Ia menjelaskan wacana untuk kembali menjadi sistem proporsional tertutup adalah keinginan ego politik dari parpol besar untuk pertahankan status quo atau terbesit kepentingan oligarki politik untuk "memuluskan jalan" bagi partai baru agar tidak terseok di Pemilu 2024.

"Kematangan demokrasi Indonesia jelang 1 tahun 10 bulan menuju Pemilu 2024 kembali diuji. Kali ini oleh wacana mengubah sistem pemilu dari proporsional terbuka menjadi tertutup," ucap pakar komunikasi FISIP Unej itu.

Baca juga: Dedi Mulyadi: Sistem pemilu proporsional tertutup kemunduran demokrasi

Baca juga: Pakar sebut sistem proporsional tertutup dorong parpol berbenah


Sejak 2004 sistem proporsional terbuka dianut dalam rezim Pemilu Indonesia dan sistem itu memastikan calon wakil rakyat berinteraksi langsung kepada calon pemilih di daerah pemilihannya.

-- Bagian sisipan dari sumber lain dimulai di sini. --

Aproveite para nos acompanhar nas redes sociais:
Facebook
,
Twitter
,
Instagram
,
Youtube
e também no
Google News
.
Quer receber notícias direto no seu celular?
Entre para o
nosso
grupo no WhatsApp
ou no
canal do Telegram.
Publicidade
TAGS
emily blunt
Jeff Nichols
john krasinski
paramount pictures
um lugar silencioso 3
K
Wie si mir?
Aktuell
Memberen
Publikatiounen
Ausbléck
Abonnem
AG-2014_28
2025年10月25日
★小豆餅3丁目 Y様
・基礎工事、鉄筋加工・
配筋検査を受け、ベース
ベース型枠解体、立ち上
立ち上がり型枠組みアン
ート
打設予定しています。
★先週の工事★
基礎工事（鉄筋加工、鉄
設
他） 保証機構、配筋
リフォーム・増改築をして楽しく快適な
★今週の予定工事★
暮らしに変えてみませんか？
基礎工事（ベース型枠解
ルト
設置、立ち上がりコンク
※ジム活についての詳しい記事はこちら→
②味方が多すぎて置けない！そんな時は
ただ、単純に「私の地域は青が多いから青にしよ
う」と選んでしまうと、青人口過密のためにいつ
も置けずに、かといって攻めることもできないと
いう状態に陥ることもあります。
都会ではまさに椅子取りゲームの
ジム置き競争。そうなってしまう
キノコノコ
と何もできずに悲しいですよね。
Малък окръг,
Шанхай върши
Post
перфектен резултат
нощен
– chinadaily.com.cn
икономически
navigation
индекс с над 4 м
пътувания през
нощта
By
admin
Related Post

"Berbeda dengan sistem proporsional tertutup yang membuat rakyat hanya memilih parpol karena calon wakil rakyat sudah ditentukan partai, sehingga rakyat seolah membeli kucing dalam karung karena tidak tahu pasti siapa caleg yang akan dipilihnya," katanya.

Menurutnya wacana untuk kembali ke sistem pemilu proporsional tertutup karena maraknya politik uang dari sistem proporsional terbuka sebetulnya alasan yang cenderung sumir dan rapuh.

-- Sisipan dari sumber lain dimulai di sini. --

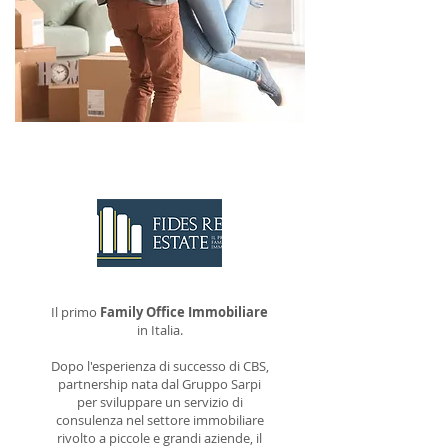
CONTATTACI
Il primo
Family Office Immobiliare
in Italia.
Dopo l'esperienza di successo di CBS,
partnership nata dal Gruppo Sarpi
per sviluppare un servizio di
consulenza nel settore immobiliare
rivolto a piccole e grandi aziende, il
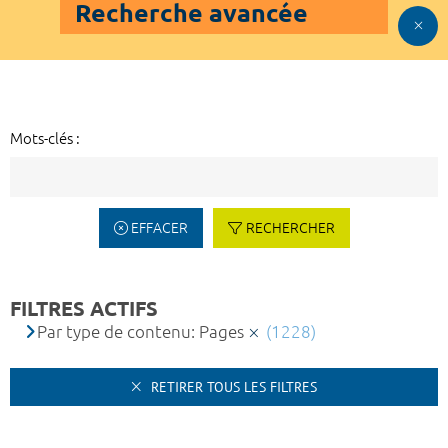
Recherche avancée
Mots-clés :
EFFACER
RECHERCHER
FILTRES ACTIFS
Par type de contenu: Pages
(1228)
RETIRER TOUS LES FILTRES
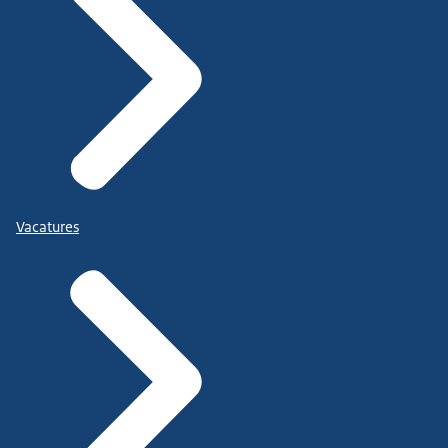
Vacatures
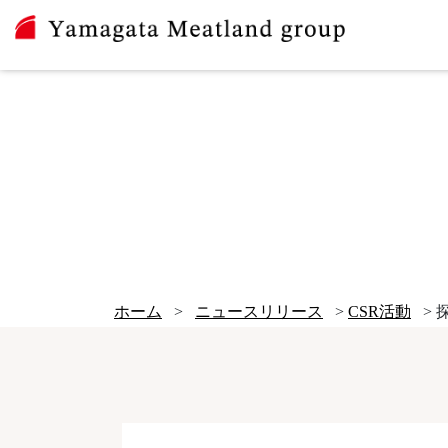
ホーム
>
ニュースリリース
>
CSR活動
>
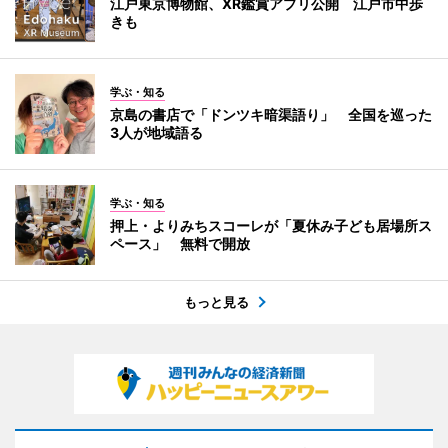
江戸東京博物館、XR鑑賞アプリ公開 江戸市中歩
きも
学ぶ・知る
京島の書店で「ドンツキ暗渠語り」 全国を巡った
3人が地域語る
学ぶ・知る
押上・よりみちスコーレが「夏休み子ども居場所ス
ペース」 無料で開放
もっと見る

"Politik uang dan korupsi pemilu bisa selalu terjadi bukan semata mengganti sistem pemilu. Tidak ada jaminan korupsi pemilu dan politik uang berhenti hanya dengan mengganti sistem yang terbuka jadi yang tertutup," ujarnya.

Bahkan sangat mungkin, lanjut dia, korupsi pemilu dan politik uang semakin merajalela dan membabi buta ketika para bakal calon legislatif diberi "angin surga" nomor urut jadi oleh parpol.

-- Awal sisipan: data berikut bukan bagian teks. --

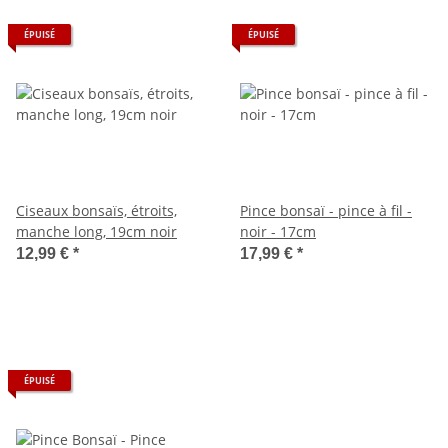
ÉPUISÉ
ÉPUISÉ
Ciseaux bonsaïs, étroits,
Pince bonsaï - pince à fil -
manche long, 19cm noir
noir - 17cm
12,99 €
*
17,99 €
*
ÉPUISÉ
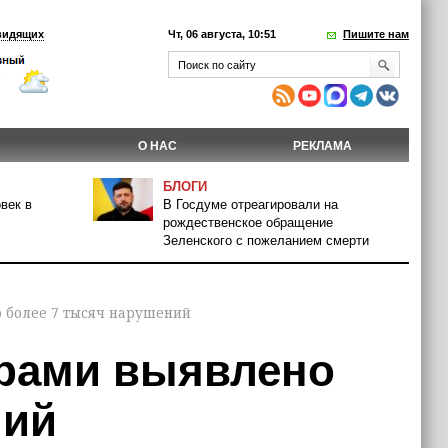
видящих
Чт, 06 августа, 10:51
Пишите нам
О НАС
РЕКЛАМА
БЛОГИ
век в
В Госдуме отреагировали на
рождественское обращение
Зеленского с пожеланием смерти
о более 7 тысяч нарушений
орами выявлено
ний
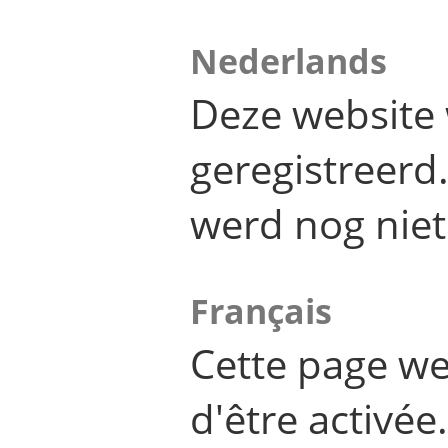
Nederlands
Deze website 
geregistreer
werd nog niet
Français
Cette page we
d'être activée.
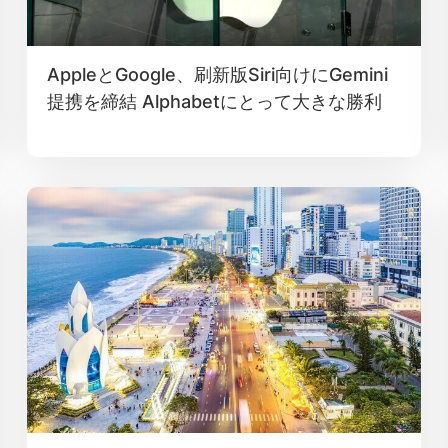
AppleとGoogle、刷新版Siri向けにGemini
提携を締結 Alphabetにとって大きな勝利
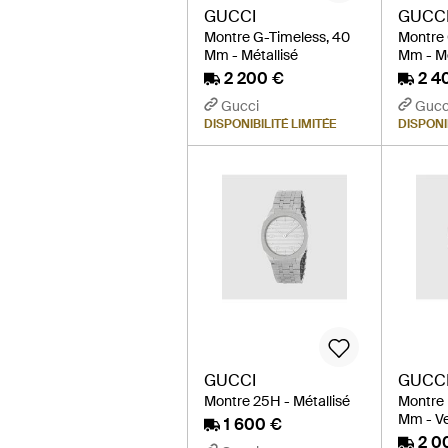
GUCCI
GUCC
Montre G-Timeless, 40
Montre 
Mm - Métallisé
Mm - Mé
2 200 €
2 4
Gucci
Gucc
DISPONIBILITÉ LIMITÉE
DISPONI
GUCCI
GUCC
Montre 25H - Métallisé
Montre I
Mm - Ve
1 600 €
2 0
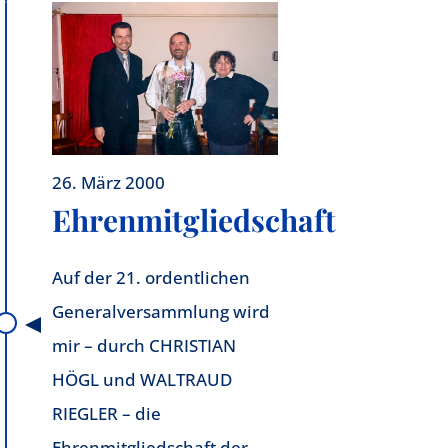
26. März 2000
Ehrenmitgliedschaft
Auf der 21. ordentlichen
Generalversammlung wird
mir – durch CHRISTIAN
HÖGL und WALTRAUD
RIEGLER – die
Ehrenmitgliedschaft der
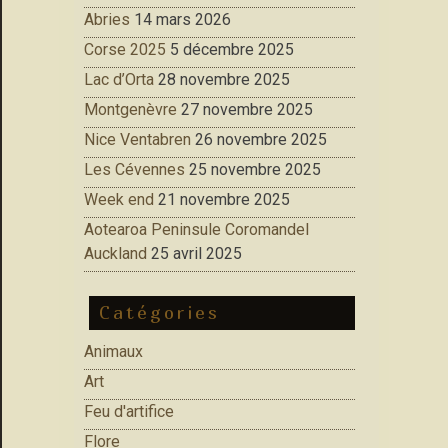
Abries
14 mars 2026
Corse 2025
5 décembre 2025
Lac d’Orta
28 novembre 2025
Montgenèvre
27 novembre 2025
Nice Ventabren
26 novembre 2025
Les Cévennes
25 novembre 2025
Week end
21 novembre 2025
Aotearoa Peninsule Coromandel
Auckland
25 avril 2025
Catégories
Animaux
Art
Feu d'artifice
Flore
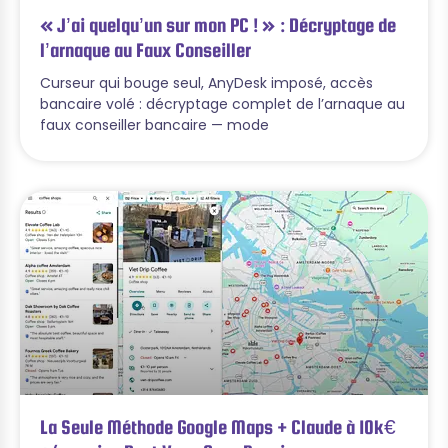
« J’ai quelqu’un sur mon PC ! » : Décryptage de
l’arnaque au Faux Conseiller
Curseur qui bouge seul, AnyDesk imposé, accès
bancaire volé : décryptage complet de l’arnaque au
faux conseiller bancaire — mode
La Seule Méthode Google Maps + Claude à 10k€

Baca juga: Peneliti BRIN minta MK konsisten soal sistem pemilu

"Jika Mahkamah Konstitusi terjebak dalam arus narasi sistem pemilu kali ini, maka MK boleh dikata ikut serta dalam merobohkan demokrasi sistem pemilu itu domain pembentuk UU yang mensyaratkan partisipatif masyarakat," ucap pengajar Ilmu Hubungan Internasional FISIP Unej itu.

Dosen yang biasa disapa Cak Iqbal itu mengatakan jika hanya berdasarkan Keputusan MK terkait sistem pemilu nanti, maka asas partisipasi masyarakat jadi hilang dan demokrasi pun kehilangan sendi esensi.